Stored dataset items:
— BEGIN —

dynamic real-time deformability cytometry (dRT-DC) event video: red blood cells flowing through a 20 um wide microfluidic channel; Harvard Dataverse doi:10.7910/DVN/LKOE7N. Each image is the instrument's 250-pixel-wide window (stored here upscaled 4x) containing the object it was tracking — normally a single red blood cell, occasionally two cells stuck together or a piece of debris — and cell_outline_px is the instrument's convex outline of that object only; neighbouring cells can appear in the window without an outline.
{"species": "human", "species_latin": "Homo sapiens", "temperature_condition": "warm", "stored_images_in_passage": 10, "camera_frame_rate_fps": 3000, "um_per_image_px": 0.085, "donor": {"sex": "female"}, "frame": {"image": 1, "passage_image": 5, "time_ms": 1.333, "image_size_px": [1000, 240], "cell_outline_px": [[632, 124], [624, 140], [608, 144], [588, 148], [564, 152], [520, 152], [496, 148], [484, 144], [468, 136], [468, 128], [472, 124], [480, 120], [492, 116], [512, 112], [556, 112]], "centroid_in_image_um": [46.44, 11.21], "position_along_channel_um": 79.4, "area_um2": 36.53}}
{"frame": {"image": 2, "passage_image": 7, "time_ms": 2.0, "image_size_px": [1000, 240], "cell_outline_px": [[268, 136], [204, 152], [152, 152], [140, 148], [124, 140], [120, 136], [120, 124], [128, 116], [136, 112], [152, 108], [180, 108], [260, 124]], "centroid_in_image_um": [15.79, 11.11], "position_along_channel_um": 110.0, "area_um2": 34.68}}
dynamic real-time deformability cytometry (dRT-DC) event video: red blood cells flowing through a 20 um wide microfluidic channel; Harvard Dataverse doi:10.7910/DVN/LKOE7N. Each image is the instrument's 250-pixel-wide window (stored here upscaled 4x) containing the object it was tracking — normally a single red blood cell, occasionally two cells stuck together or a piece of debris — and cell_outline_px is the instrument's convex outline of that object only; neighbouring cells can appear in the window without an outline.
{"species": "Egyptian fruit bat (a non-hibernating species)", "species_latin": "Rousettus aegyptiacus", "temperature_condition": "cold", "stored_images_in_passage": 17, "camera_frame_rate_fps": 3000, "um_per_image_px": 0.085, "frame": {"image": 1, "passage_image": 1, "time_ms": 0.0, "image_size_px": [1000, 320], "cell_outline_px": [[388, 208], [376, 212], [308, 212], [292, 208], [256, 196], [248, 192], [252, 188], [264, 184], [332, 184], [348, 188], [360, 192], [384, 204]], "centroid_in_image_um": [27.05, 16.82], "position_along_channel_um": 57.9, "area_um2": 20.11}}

— END —

Exercise description → Repeat every line of the data, exactly and in full.

Answer to this problem →
dynamic real-time deformability cytometry (dRT-DC) event video: red blood cells flowing through a 20 um wide microfluidic channel; Harvard Dataverse doi:10.7910/DVN/LKOE7N. Each image is the instrument's 250-pixel-wide window (stored here upscaled 4x) containing the object it was tracking — normally a single red blood cell, occasionally two cells stuck together or a piece of debris — and cell_outline_px is the instrument's convex outline of that object only; neighbouring cells can appear in the window without an outline.
{"species": "human", "species_latin": "Homo sapiens", "temperature_condition": "warm", "stored_images_in_passage": 10, "camera_frame_rate_fps": 3000, "um_per_image_px": 0.085, "donor": {"sex": "female"}, "frame": {"image": 1, "passage_image": 5, "time_ms": 1.333, "image_size_px": [1000, 240], "cell_outline_px": [[632, 124], [624, 140], [608, 144], [588, 148], [564, 152], [520, 152], [496, 148], [484, 144], [468, 136], [468, 128], [472, 124], [480, 120], [492, 116], [512, 112], [556, 112]], "centroid_in_image_um": [46.44, 11.21], "position_along_channel_um": 79.4, "area_um2": 36.53}}
{"frame": {"image": 2, "passage_image": 7, "time_ms": 2.0, "image_size_px": [1000, 240], "cell_outline_px": [[268, 136], [204, 152], [152, 152], [140, 148], [124, 140], [120, 136], [120, 124], [128, 116], [136, 112], [152, 108], [180, 108], [260, 124]], "centroid_in_image_um": [15.79, 11.11], "position_along_channel_um": 110.0, "area_um2": 34.68}}
dynamic real-time deformability cytometry (dRT-DC) event video: red blood cells flowing through a 20 um wide microfluidic channel; Harvard Dataverse doi:10.7910/DVN/LKOE7N. Each image is the instrument's 250-pixel-wide window (stored here upscaled 4x) containing the object it was tracking — normally a single red blood cell, occasionally two cells stuck together or a piece of debris — and cell_outline_px is the instrument's convex outline of that object only; neighbouring cells can appear in the window without an outline.
{"species": "Egyptian fruit bat (a non-hibernating species)", "species_latin": "Rousettus aegyptiacus", "temperature_condition": "cold", "stored_images_in_passage": 17, "camera_frame_rate_fps": 3000, "um_per_image_px": 0.085, "frame": {"image": 1, "passage_image": 1, "time_ms": 0.0, "image_size_px": [1000, 320], "cell_outline_px": [[388, 208], [376, 212], [308, 212], [292, 208], [256, 196], [248, 192], [252, 188], [264, 184], [332, 184], [348, 188], [360, 192], [384, 204]], "centroid_in_image_um": [27.05, 16.82], "position_along_channel_um": 57.9, "area_um2": 20.11}}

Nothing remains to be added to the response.